◆ Selected text ◆
Is it art?

POINT OF VIEW - Br. Edmundo Fernandez - The Philippine Star

As a young Fine Arts student in UP in the early 80s, my understanding of art was turned upside down when one of my early professors said that art was anything and everything, anywhere and everywhere. He said and I quote: “Oh, it’s the shoes you wear and the ad on the bus and the chair you sit on right now.” For one whose idea of art was something hung on a wall or put on a pedestal, the mind shift was difficult and long and it took me years, decades in fact, to fully embrace what my professor said. Today, of course, I take on the same view that everything is art.

Take Olafur Eliasson, who puts rivers and rainbows into museum spaces or recreates the sun, yes the Sun, in large halls. Is it art?

Or the maverick Spanish chef Ferran Adria of El Bulli who created the culinary foam, now de rigueur in high-end restaurants. A culinary genius and innovator, he was one of the first to play with taste, perception and sense. Is it art? One of El Bulli’s legacies is that it becomes a training ground for young chefs who later on would become Michelin-starred.

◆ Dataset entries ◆
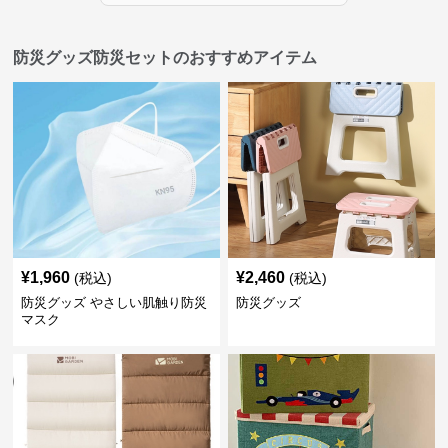
防災グッズ防災セットのおすすめアイテム
¥
1,960
¥
2,460
(税込)
(税込)
防災グッズ やさしい肌触り防災
防災グッズ
マスク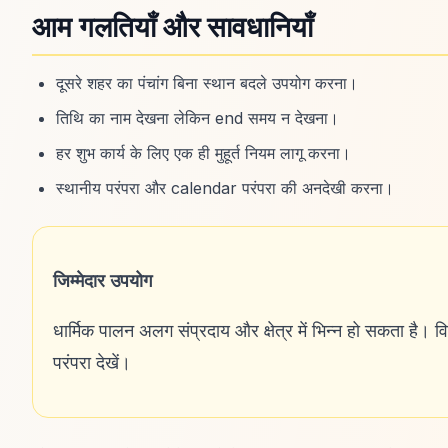
आम गलतियाँ और सावधानियाँ
दूसरे शहर का पंचांग बिना स्थान बदले उपयोग करना।
तिथि का नाम देखना लेकिन end समय न देखना।
हर शुभ कार्य के लिए एक ही मुहूर्त नियम लागू करना।
स्थानीय परंपरा और calendar परंपरा की अनदेखी करना।
जिम्मेदार उपयोग
धार्मिक पालन अलग संप्रदाय और क्षेत्र में भिन्न हो सकता है। 
परंपरा देखें।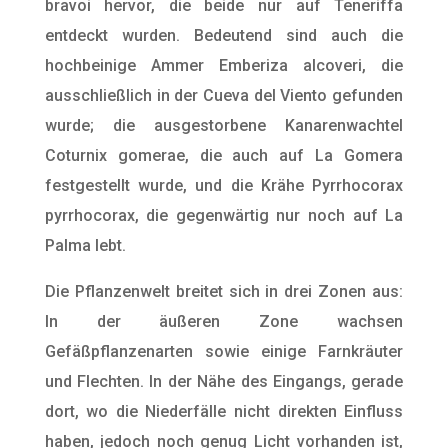
bravoi hervor, die beide nur auf Teneriffa
entdeckt wurden. Bedeutend sind auch die
hochbeinige Ammer Emberiza alcoveri, die
ausschließlich in der Cueva del Viento gefunden
wurde; die ausgestorbene Kanarenwachtel
Coturnix gomerae, die auch auf La Gomera
festgestellt wurde, und die Krähe Pyrrhocorax
pyrrhocorax, die gegenwärtig nur noch auf La
Palma lebt.
Die Pflanzenwelt breitet sich in drei Zonen aus:
In der äußeren Zone wachsen
Gefäßpflanzenarten sowie einige Farnkräuter
und Flechten. In der Nähe des Eingangs, gerade
dort, wo die Niederfälle nicht direkten Einfluss
haben, jedoch noch genug Licht vorhanden ist,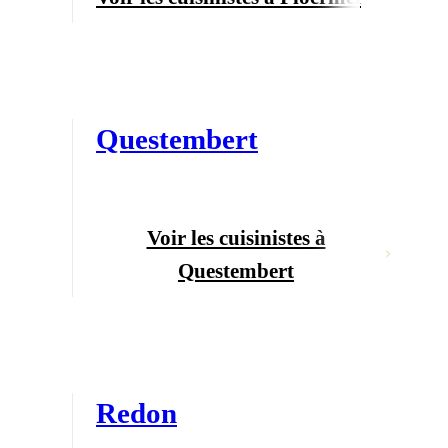
Questembert
Voir les cuisinistes à
Questembert
Redon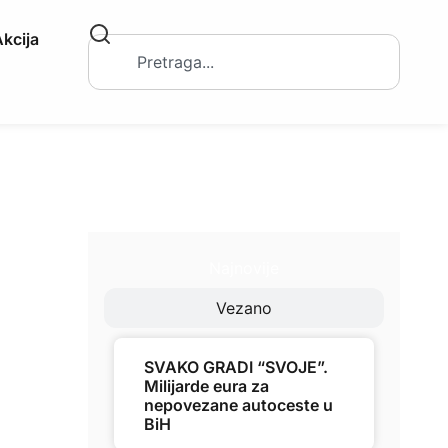
kcija
Najnovije
Vezano
SVAKO GRADI “SVOJE”.
Milijarde eura za
nepovezane autoceste u
BiH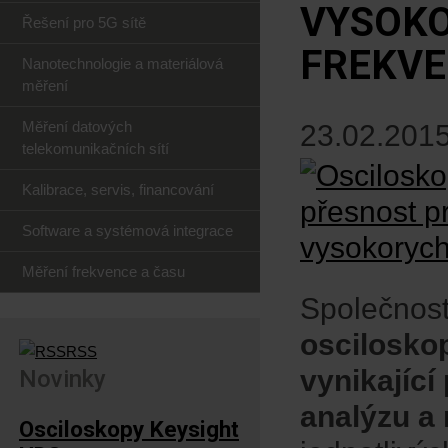
VYSOKO
Řešení pro 5G sítě
FREKVE
Nanotechnologie a materiálová
měření
Měření datových
23.02.2015
telekomunikačních sítí
Kalibrace, servis, financování
Software a systémová integrace
Měření frekvence a času
Společnost
osciloskop
RSS
vynikající
Novinky
analýzu a
Osciloskopy Keysight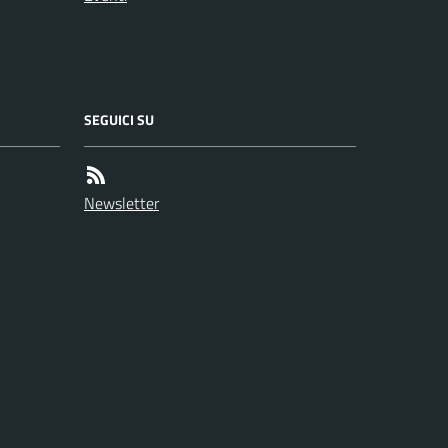
SEGUICI SU
Newsletter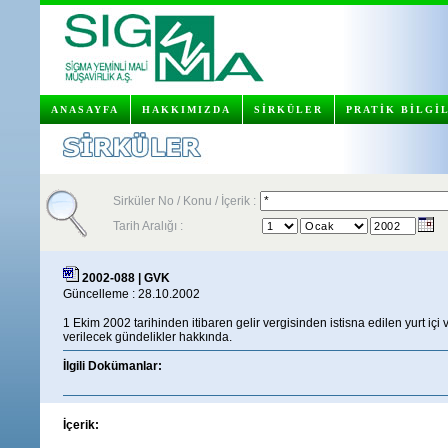
ANASAYFA
HAKKIMIZDA
SİRKÜLER
PRATİK BİLGİ
Sirküler No / Konu / İçerik :
Tarih Aralığı :
2002-088 | GVK
Güncelleme : 28.10.2002
1 Ekim 2002 tarihinden itibaren gelir vergisinden istisna edilen yurt içi 
verilecek gündelikler hakkında.
İlgili Dokümanlar:
İçerik: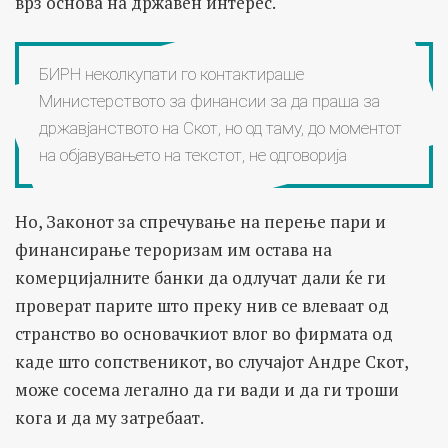
врз основа на државен интерес.
БИРН неколкупати го контактираше
Министерството за финансии за да праша за
државјанството на Скот, но од таму, до моментот
на објавувањето на текстот, не одговорија
Но, Законот за спречување на перење пари и
финансирање тероризам им остава на
комерцијалните банки да одлучат дали ќе ги
проверат парите што преку нив се влеваат од
странство во основачкиот влог во фирмата од
каде што сопственикот, во случајот Андре Скот,
може сосема легално да ги вади и да ги троши
кога и да му затребаат.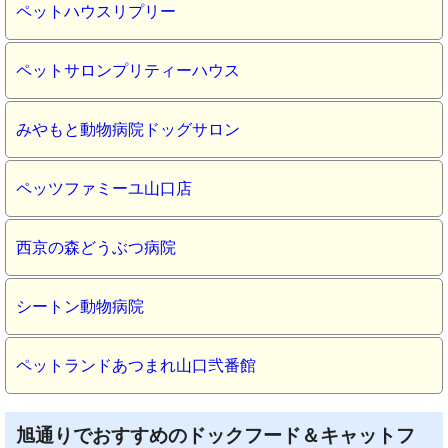
ペットハウスリプリー
ペットサロンプリティーハウス
みやもと動物病院ドッグサロン
ペッツファミーユ山口店
西京の森どうぶつ病院
シートン動物病院
ペットランドあつまれ山口弐番館
旭通りでおすすめのドックフード＆キャットフ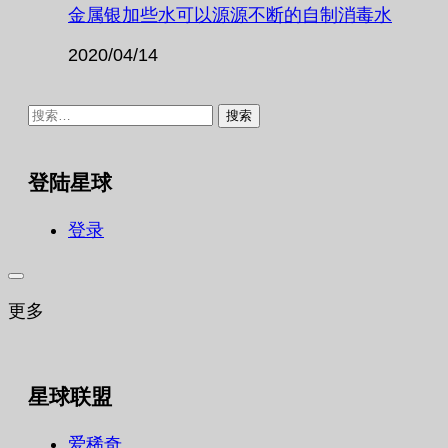
金属银加些水可以源源不断的自制消毒水
2020/04/14
搜
索：
登陆星球
登录
更多
星球联盟
爱稀奇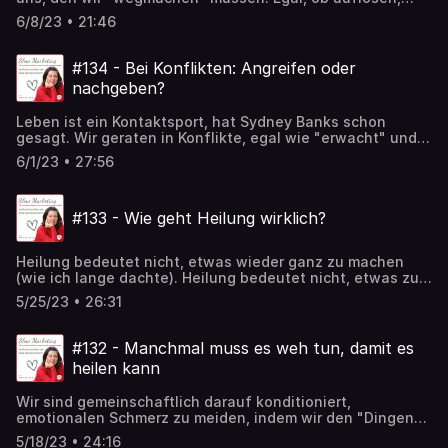
transzendieren, integrieren ... Es geht immer darum, dass
6/8/23 • 21:46
er nicht da sein soll. Aber was ist überhaupt das Ego? Und
ist ein Kampf dagegen wirklich so hilfreich für unser
Erwachen?
#134 - Bei Konflikten: Angreifen oder
nachgeben?
Leben ist ein Kontaktsport, hat Sydney Banks schon
gesagt. Wir geraten in Konflikte, egal wie "erwacht" und
bewusst wir schon sind. Und dann? Was ist der beste
6/1/23 • 27:56
Weg? Der Kurs in Wundern sagt - greife niemals an, aber
was, wenn mir WIRKLICH jemand die Butter vom Brot
nimmt? Soll ich mir das alles gefallen lassen? 👿 Viel Spaß
#133 - Wie geht Heilung wirklich?
mit dieser Folge ...
Heilung bedeutet nicht, etwas wieder ganz zu machen
(wie ich lange dachte). Heilung bedeutet nicht, etwas zu
verbessern oder einen Mangel zu beheben. Sondern
5/25/23 • 26:31
Heilung bedeutet, die Ganzheit zu erkennen und
anzunehmen. Aus der Illusion des Mangels
herauszutreten und ganz und gar du selbst zu sein. Was
#132 - Manchmal muss es weh tun, damit es
ich damit meine? Erzähle ich in dieser Folge ...
heilen kann
Wir sind gemeinschaftlich darauf konditioniert,
emotionalen Schmerz zu meiden, indem wir den "Dingen"
(Menschen, Situationen ...) aus dem Weg gehen. Mit den 3
5/18/23 • 24:16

◆ Problems and tasks ◆
[A] In the opinion piece on what counts as art, rewrite the part that opens with the words containing "As a young Fine" and closes with "everything is art.", swapping "pedestal" for "plinth".
[B] Carry on the opinion piece about what counts as art from the point where it stops.
The records were taken from a separate source.

◆ Answers to this exercise ◆
[A]
As a young Fine Arts student in UP in the early 80s, my understanding of art was turned upside down when one of my early professors said that art was anything and everything, anywhere and everywhere. He said and I quote: “Oh, it’s the shoes you wear and the ad on the bus and the chair you sit on right now.” For one whose idea of art was something hung on a wall or put on a plinth, the mind shift was difficult and long and it took me years, decades in fact, to fully embrace what my professor said. Today, of course, I take on the same view that everything is art.

[B]
Or Japan’s Shigeru Ban who extensively uses paper, including tubing to be used as posts to construct houses and structures. He constantly explores the use of paper as construction material by mixing them with paint and polyurethane. Is it art? In 2014, Shigeru Ban was awarded the highly coveted Pritzker Prize, the Nobel for Architecture.

Or Quentin Tarantino’s “Pulp Fiction.” A film that begins with the end and ends with the beginning. And in between he weaves four stories marked by crime and gratuitous violence and interspersed with dialogue that is up there with the best in film history. Is it art? Pulp Fiction won the Palm D’Or in Cannes and Best Screenplay at the Oscars.

Or John Barnard, who designed the 1990 Formula 1 car, Ferrari 64½, an example of aerodynamic perfection. Is it art? It is one of the few cars and the only F1 car that is in the collection of the Museum of Modern Art.

These are just examples of thousands who push the boundary of art and design. Artists, architects, engineers; chefs, film makers, designers across all disciplines; teachers, gardeners, cultural preservationists; programmers, doctors, writers. Name a discipline and art, design and creativity will always seep into their thinking and their practice.

This is what Benilde Open and De La Salle-College of Saint Benilde is all about – to push the boundaries of what we conceive as Design and Art. It is dedicated to shaping design and art sensibilities by championing innovative and collaborative projects within and outside the school.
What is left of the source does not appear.